— Я понимаю. Спрашиваю, потому что у нас все готово.
Долбаные поминки! «Жестокая» Смирнова предложила организовать их у себя. Отец тут же поддержал идею и занялся подготовкой и процессом, наш Леха, как обычно, на переднем крае обороны — документы, место, способ, цель; а молчаливая смурная ХельСми вызвалась убедить гордую латиночку. Херня какая-то! И смех, и грех! Но! У нее все вышло. Ей бы в психологию податься, что ли, из двойной домохозяйки — одалиске братца в деле «потрещать по сердцу и душе» нет равных. Сам проверял — все, естественно, законно подтверждаю! Ольга одним лишь нехорошим взглядом может запросто заткнуть меня и за шкирку к двери пригвоздить. Ее незаменимые сеансы — семейная прибыль и польза дела. Двойной тариф — только для своих!
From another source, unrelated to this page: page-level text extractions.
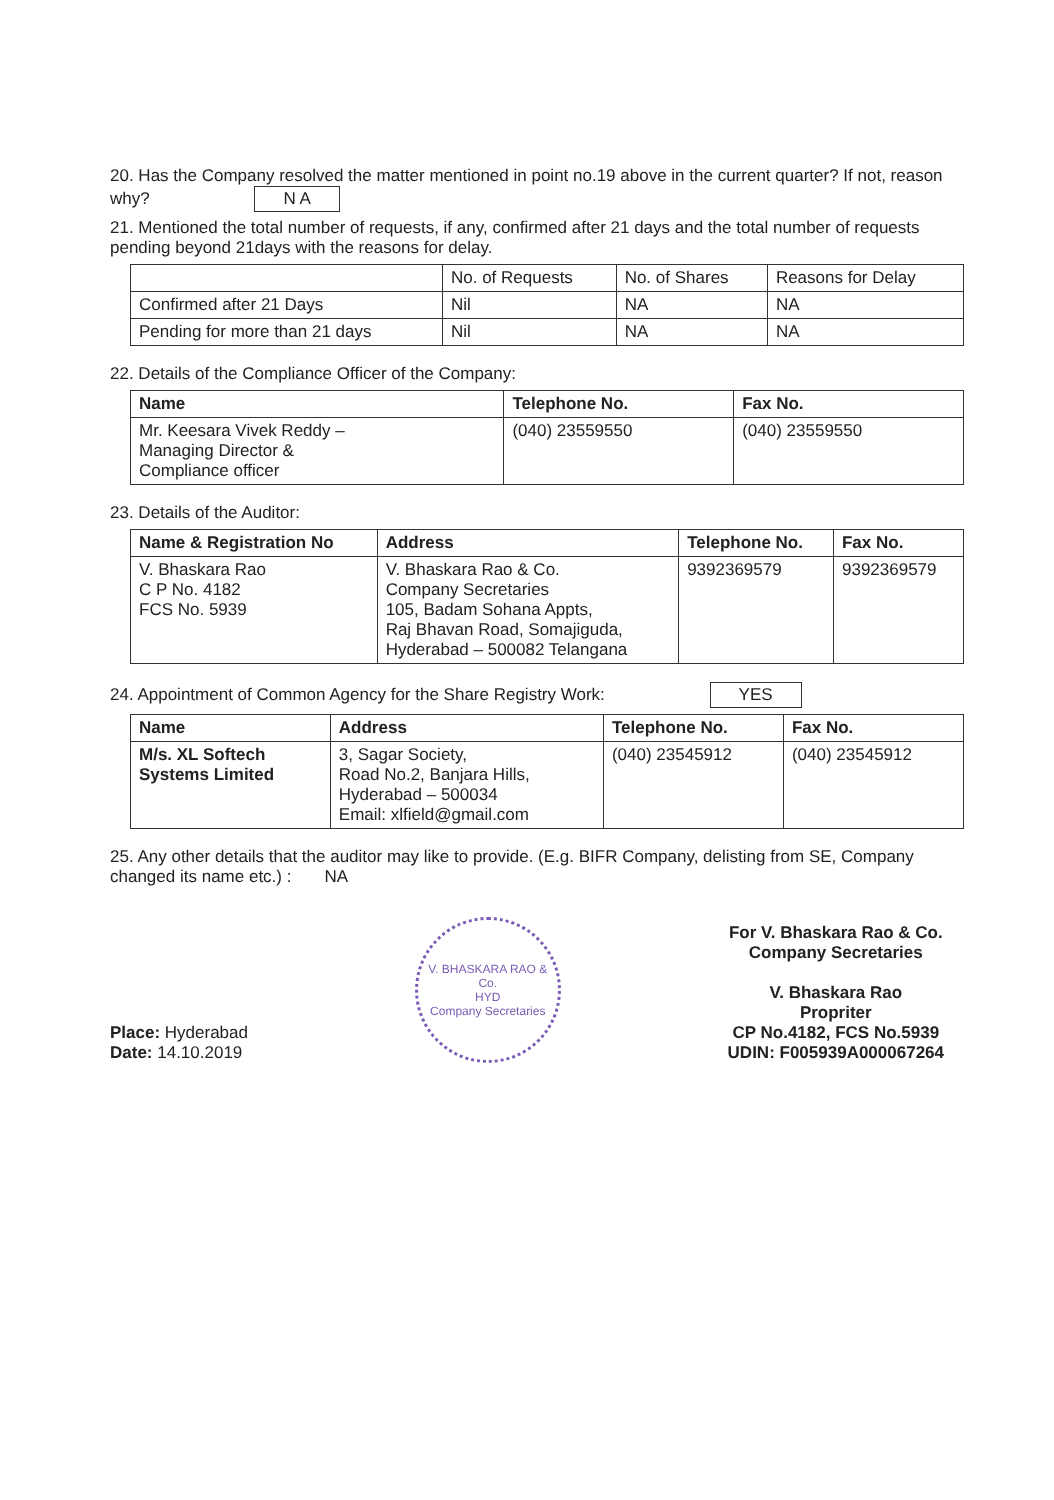20. Has the Company resolved the matter mentioned in point no.19 above in the current quarter? If not, reason why? N A
21. Mentioned the total number of requests, if any, confirmed after 21 days and the total number of requests pending beyond 21days with the reasons for delay.
| | No. of Requests | No. of Shares | Reasons for Delay |
| --- | --- | --- | --- |
| Confirmed after 21 Days | Nil | NA | NA |
| Pending for more than 21 days | Nil | NA | NA |
22. Details of the Compliance Officer of the Company:
| Name | Telephone No. | Fax No. |
| --- | --- | --- |
| Mr. Keesara Vivek Reddy – Managing Director & Compliance officer | (040) 23559550 | (040) 23559550 |
23. Details of the Auditor:
| Name & Registration No | Address | Telephone No. | Fax No. |
| --- | --- | --- | --- |
| V. Bhaskara Rao C P No. 4182 FCS No. 5939 | V. Bhaskara Rao & Co. Company Secretaries 105, Badam Sohana Appts, Raj Bhavan Road, Somajiguda, Hyderabad – 500082 Telangana | 9392369579 | 9392369579 |
24. Appointment of Common Agency for the Share Registry Work: YES
| Name | Address | Telephone No. | Fax No. |
| --- | --- | --- | --- |
| M/s. XL Softech Systems Limited | 3, Sagar Society, Road No.2, Banjara Hills, Hyderabad – 500034 Email: xlfield@gmail.com | (040) 23545912 | (040) 23545912 |
25. Any other details that the auditor may like to provide. (E.g. BIFR Company, delisting from SE, Company changed its name etc.) : NA
Place: Hyderabad
Date: 14.10.2019
V. BHASKARA RAO & Co.
HYD
Company Secretaries
For V. Bhaskara Rao & Co.
Company Secretaries
V. Bhaskara Rao
Propriter
CP No.4182, FCS No.5939
UDIN: F005939A000067264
— Ее нельзя оставлять сейчас в одиночестве, Сережа. Ты слышишь, сын?
Я это и без материнских наставлений прекрасно понимаю. Зачем она вторит это каждый раз, как с каким-нибудь дурным вопросом дозванивается на мой телефон.
— Я не оставлю. Она злится? Мам?
— Конечно. Женя потеряла очень близкого человека. Бабушка была ее лучшим другом и родной кровью. Это как частицу сердца оторвать. Евгения сильно злится и негодует. А зная ее характер, задумывается над неразумным и крайне несвоевременным вопросом «Почему не я или почему без меня, или…»…
«Что мне делать, Сереженька? Без нее! Без нее! Как? Господи! Ничего не знаю, ничего не понимаю! — Жить, малыш. — Уйди от меня! — Жень, не надо, не злись! — Хочу остаться наедине с ней! Ты нам мешаешь! Ты кричишь и громко дышишь! Ты, огромный, только давишь, давишь, принуждаешь, заставляешь, настаиваешь, требуешь, берешь. А-а-а! Не трогай меня! Где ты был? — С братом! — Именно сегодня? Лучше времени не нашел? — Жень! — Хочу, чтобы ты уехал. Не нуждаюсь в твоей помощи. Она еще здесь, бабулечка ничего не понимает, мечется родная, я всё-всё чувствую, а ты ее раздражаешь… М-м-м! Очень голова болит! — Ты ведь просила, чтобы я приехал. Я выполнил твою просьбу! Позволь помочь. Мы ведь с тобой… — Теперь хочу, чтобы ты ушел! Вон! Вон! Ничего не вижу! Не до тебя и твоих приставаний. У меня болит душа, разве ты не понимаешь? Я настаиваю, приказываю, хочу, желаю, чтобы ты убрался из квартиры бабушки! — Одного желания недостаточно! — Мне силу, что ли, применить? — Попробуй…».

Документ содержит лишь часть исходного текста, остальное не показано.